-- Task prompt --
Take the entries below and print, exactly, the stretch from the line containing "right hip: (997, 1295, 2)" through the line containing "left elbow: (1091, 1224, -4)", both included.

**** Data listing

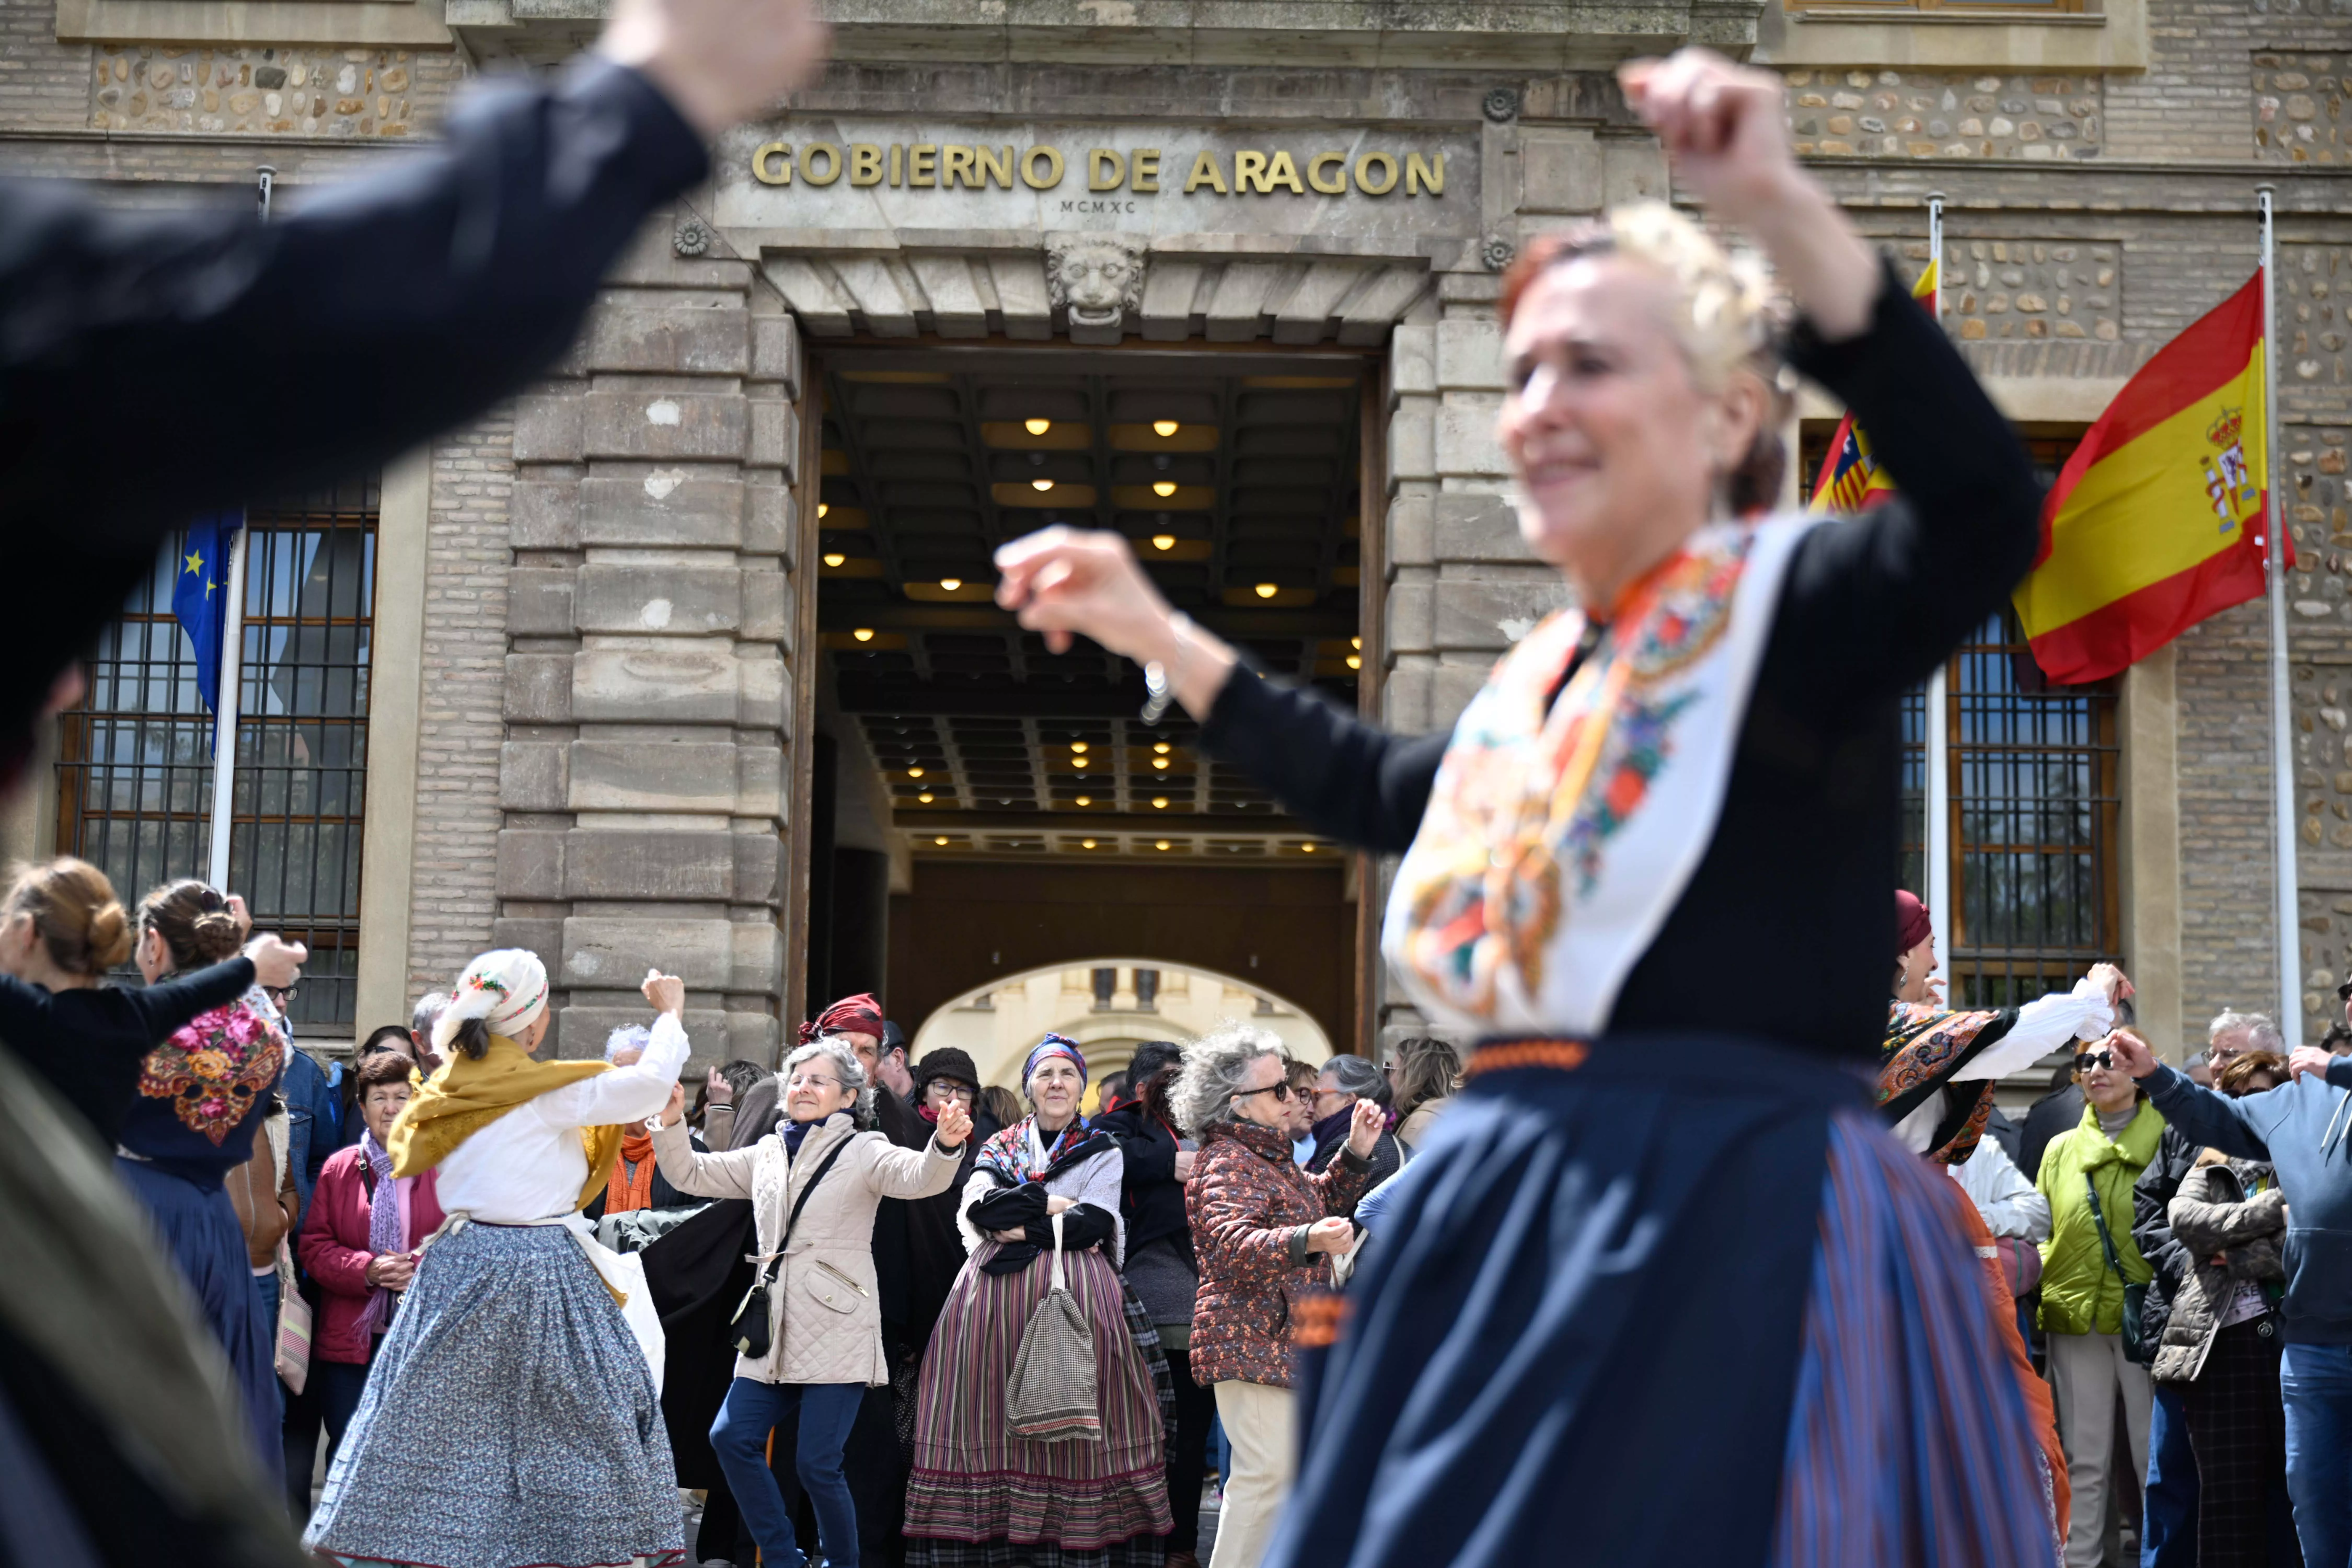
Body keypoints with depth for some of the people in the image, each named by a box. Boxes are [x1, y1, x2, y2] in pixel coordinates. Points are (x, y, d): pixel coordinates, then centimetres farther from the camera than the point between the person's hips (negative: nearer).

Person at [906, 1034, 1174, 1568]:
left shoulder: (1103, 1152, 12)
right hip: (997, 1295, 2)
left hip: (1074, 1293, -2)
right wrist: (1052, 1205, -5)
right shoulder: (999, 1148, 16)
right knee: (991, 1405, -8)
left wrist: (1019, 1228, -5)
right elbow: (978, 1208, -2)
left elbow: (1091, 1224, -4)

********
**** Data listing

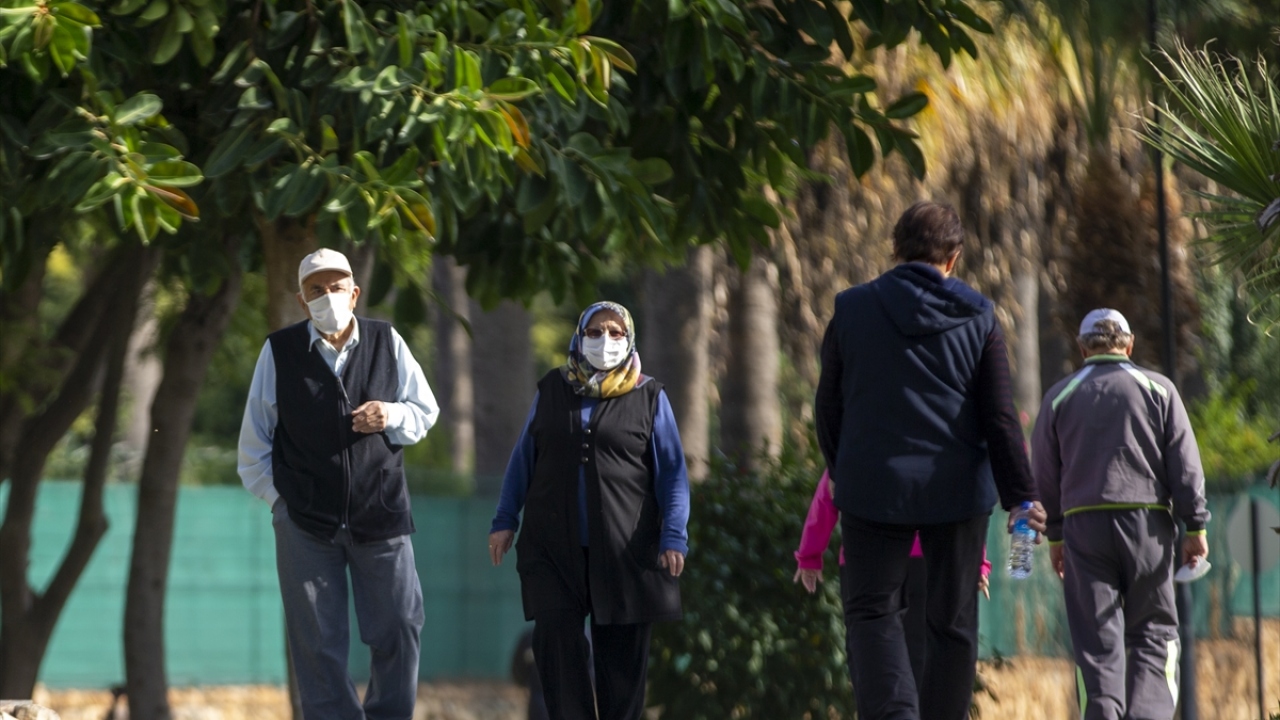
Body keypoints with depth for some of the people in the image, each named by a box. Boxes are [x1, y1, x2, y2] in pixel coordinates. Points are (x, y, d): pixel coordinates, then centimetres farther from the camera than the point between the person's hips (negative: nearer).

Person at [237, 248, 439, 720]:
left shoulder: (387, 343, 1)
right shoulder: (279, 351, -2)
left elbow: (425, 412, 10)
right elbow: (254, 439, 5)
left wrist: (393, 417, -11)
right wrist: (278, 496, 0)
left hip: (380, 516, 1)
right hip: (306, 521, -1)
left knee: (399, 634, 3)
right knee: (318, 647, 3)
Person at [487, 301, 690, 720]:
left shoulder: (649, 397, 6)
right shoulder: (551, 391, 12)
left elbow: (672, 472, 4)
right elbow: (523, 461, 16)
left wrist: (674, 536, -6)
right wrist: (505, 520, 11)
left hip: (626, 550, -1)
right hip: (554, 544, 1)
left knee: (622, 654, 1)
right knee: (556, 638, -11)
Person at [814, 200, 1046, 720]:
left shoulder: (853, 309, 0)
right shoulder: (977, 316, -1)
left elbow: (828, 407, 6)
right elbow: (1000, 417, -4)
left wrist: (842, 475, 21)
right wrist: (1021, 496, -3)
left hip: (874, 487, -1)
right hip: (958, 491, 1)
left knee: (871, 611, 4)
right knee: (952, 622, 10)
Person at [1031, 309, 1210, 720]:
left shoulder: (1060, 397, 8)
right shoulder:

********

-- Answer to the exercise --
right hip: (997, 1295, 2)
left hip: (1074, 1293, -2)
right wrist: (1052, 1205, -5)
right shoulder: (999, 1148, 16)
right knee: (991, 1405, -8)
left wrist: (1019, 1228, -5)
right elbow: (978, 1208, -2)
left elbow: (1091, 1224, -4)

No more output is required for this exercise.